Here’s a cautionary tale about putting one’s eggs in even a very big basket: A global Google Cloud outage on Monday brought down Google services ranging from Gmail to YouTube to Google Workspace. In the process, the 50-minute-long failure — which the company has blamed on a problem with its automated storage management — brought to a screeching halt businesses that rely on the public cloud for their data resources.
Along the way, it may have inspired your buyers to think again about their own cloud choices. That’s a conversation you should be ready to have.

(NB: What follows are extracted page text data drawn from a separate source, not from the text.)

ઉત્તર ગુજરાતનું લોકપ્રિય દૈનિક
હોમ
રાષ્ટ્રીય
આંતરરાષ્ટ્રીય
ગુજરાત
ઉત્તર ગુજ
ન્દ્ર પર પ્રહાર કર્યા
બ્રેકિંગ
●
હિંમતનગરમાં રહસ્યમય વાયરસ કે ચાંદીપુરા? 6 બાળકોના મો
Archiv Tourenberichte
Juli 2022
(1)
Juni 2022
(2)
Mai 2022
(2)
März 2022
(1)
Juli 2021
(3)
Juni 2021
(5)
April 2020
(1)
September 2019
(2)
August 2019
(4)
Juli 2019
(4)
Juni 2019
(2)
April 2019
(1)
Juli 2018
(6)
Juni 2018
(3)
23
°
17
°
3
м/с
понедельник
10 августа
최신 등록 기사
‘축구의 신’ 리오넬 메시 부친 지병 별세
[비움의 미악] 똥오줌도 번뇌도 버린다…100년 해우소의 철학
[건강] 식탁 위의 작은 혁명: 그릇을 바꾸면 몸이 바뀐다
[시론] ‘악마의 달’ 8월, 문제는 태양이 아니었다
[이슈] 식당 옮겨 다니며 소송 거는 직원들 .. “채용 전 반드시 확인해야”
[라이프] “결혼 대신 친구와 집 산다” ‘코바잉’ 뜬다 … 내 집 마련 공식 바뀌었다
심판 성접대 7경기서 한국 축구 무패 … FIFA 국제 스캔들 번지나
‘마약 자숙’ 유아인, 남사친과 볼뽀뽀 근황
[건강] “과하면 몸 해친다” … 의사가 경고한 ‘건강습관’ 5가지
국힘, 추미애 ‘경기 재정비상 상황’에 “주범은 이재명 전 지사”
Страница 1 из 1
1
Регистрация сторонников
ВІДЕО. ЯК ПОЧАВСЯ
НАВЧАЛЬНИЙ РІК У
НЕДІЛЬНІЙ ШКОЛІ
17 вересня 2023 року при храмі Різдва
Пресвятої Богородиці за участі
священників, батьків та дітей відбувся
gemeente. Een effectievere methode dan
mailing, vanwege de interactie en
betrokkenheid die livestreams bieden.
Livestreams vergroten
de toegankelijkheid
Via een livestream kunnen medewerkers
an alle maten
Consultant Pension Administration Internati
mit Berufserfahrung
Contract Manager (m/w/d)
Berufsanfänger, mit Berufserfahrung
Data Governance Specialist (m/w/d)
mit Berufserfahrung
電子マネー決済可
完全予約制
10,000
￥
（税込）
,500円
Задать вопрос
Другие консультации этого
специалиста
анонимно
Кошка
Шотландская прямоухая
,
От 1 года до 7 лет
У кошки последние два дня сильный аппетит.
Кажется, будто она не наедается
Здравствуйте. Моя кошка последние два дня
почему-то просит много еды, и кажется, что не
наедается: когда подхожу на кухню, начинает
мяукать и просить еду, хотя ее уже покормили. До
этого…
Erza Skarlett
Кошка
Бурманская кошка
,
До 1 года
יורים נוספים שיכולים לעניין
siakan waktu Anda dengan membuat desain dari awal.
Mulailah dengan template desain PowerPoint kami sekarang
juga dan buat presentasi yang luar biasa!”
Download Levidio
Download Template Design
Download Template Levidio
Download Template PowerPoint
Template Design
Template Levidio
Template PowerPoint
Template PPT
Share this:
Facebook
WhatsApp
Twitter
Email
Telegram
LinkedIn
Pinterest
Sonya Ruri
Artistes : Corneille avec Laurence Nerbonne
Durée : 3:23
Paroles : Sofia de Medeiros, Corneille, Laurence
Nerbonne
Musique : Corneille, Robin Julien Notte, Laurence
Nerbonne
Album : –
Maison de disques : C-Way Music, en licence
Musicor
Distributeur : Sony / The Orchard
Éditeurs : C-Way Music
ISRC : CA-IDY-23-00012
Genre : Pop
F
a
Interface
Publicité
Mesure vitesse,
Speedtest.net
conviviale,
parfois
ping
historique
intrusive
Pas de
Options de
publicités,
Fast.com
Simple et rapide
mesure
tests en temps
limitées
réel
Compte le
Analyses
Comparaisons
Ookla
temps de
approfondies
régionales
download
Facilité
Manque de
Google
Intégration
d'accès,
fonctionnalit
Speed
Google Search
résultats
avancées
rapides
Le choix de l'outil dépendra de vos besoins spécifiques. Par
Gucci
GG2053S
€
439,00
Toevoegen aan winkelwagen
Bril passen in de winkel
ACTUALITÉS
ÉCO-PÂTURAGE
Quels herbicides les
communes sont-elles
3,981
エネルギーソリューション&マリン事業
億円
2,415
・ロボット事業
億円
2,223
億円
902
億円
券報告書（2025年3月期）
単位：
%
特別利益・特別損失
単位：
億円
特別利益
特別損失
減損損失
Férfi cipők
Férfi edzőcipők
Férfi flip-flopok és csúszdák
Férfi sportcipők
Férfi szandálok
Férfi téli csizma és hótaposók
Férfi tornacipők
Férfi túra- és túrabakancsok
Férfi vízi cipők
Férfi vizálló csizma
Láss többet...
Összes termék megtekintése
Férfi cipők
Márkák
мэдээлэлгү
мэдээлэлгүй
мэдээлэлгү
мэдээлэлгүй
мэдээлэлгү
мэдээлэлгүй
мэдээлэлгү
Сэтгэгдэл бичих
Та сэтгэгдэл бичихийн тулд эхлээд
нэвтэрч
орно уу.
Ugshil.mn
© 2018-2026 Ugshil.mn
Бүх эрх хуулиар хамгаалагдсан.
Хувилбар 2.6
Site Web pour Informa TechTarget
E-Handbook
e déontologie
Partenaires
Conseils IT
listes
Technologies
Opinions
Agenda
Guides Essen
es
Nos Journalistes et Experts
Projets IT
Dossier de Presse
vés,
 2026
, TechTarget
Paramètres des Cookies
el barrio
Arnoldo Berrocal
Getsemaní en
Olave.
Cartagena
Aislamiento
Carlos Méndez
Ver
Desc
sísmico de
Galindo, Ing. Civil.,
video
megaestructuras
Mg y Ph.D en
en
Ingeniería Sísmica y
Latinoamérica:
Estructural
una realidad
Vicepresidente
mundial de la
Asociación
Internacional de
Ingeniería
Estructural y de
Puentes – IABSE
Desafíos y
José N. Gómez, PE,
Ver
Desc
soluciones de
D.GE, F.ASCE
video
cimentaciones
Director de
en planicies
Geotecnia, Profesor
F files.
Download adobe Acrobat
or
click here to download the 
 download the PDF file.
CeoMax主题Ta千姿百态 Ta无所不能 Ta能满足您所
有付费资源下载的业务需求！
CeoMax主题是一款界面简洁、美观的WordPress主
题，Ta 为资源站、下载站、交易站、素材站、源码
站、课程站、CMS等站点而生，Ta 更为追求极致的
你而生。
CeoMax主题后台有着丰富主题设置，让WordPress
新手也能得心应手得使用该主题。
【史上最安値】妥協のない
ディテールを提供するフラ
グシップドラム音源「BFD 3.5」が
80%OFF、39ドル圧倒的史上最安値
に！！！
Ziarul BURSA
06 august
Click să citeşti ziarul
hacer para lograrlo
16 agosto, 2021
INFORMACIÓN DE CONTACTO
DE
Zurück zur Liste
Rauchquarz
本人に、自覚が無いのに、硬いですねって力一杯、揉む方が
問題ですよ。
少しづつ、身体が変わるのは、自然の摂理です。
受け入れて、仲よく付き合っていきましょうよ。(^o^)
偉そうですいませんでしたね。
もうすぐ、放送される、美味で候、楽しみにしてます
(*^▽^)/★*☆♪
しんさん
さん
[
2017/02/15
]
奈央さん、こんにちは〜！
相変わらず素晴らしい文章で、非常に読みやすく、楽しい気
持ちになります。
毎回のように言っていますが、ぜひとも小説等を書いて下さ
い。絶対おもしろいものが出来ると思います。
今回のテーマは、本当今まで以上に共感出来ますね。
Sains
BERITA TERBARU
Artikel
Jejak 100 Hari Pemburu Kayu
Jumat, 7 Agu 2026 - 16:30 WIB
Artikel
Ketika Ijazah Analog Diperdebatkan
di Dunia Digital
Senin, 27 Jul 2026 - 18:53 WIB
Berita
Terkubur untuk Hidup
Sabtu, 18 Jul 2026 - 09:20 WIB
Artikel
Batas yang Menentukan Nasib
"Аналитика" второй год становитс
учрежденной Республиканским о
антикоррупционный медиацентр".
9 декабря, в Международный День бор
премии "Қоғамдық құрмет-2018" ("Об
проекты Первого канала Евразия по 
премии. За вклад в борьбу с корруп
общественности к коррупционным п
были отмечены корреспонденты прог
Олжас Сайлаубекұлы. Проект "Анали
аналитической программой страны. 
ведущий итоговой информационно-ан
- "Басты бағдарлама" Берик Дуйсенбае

Public cloud services — which include Microsoft Azure and Amazon Web Services as well as Google Cloud Platform and a slew of more-specialized offerings — have plenty of advantages that appeal especially to smaller businesses. Because these big companies handle all the computing from their end, companies don’t have to shell out for hardware of their own. For modest, prices, they can take advantage of services such as computing power, infrastructure, storage space, applications and more. These capabilities are immensely scalable, so organizations can increase their capacity along with demand simply by paying a larger increment to the provider.
By contrast, a private cloud is used exclusively by a single organization. It may be physically located at the organization’s own datacenter or it can be hosted by a third-party service provider.
Google, Microsoft and Amazon all offer virtual private clouds, which runs an organization’s capabilities on a distinct, software-defined set of virtual machines and communications channels. These VPCs do offer more security, flexibility and stability (at a higher price) — but ultimately, they all are subsets of the providers’ public cloud environments.
A true private cloud requires the infrastructure and personnel overhead of a dedicated physical datacenter — and it comes with its own set of disaster recovery and business continuity concerns that depend on how well that datacenter is reinforced against mishap and equipped to fail over if the worst does happen.
Because of this set of advantages and disadvantages, many organizations have opted for hybrid cloud solutions, which combine a private cloud with one or several public-cloud services.
A hybrid cloud dissipates the risk of relying on public cloud services at a lower price point than an exclusive private cloud, and it also can absorb short-term spikes in data demand. To many users, it represents the best of both worlds.
Bottom line: Cloud computing is going to be a factor in the IT infrastructure of all but the smallest specialist companies. The Google outage was a wake-up call that cloud resources aren’t all the same, and that your buyers need your perspective to help ensure that they’re making the base choices for their business.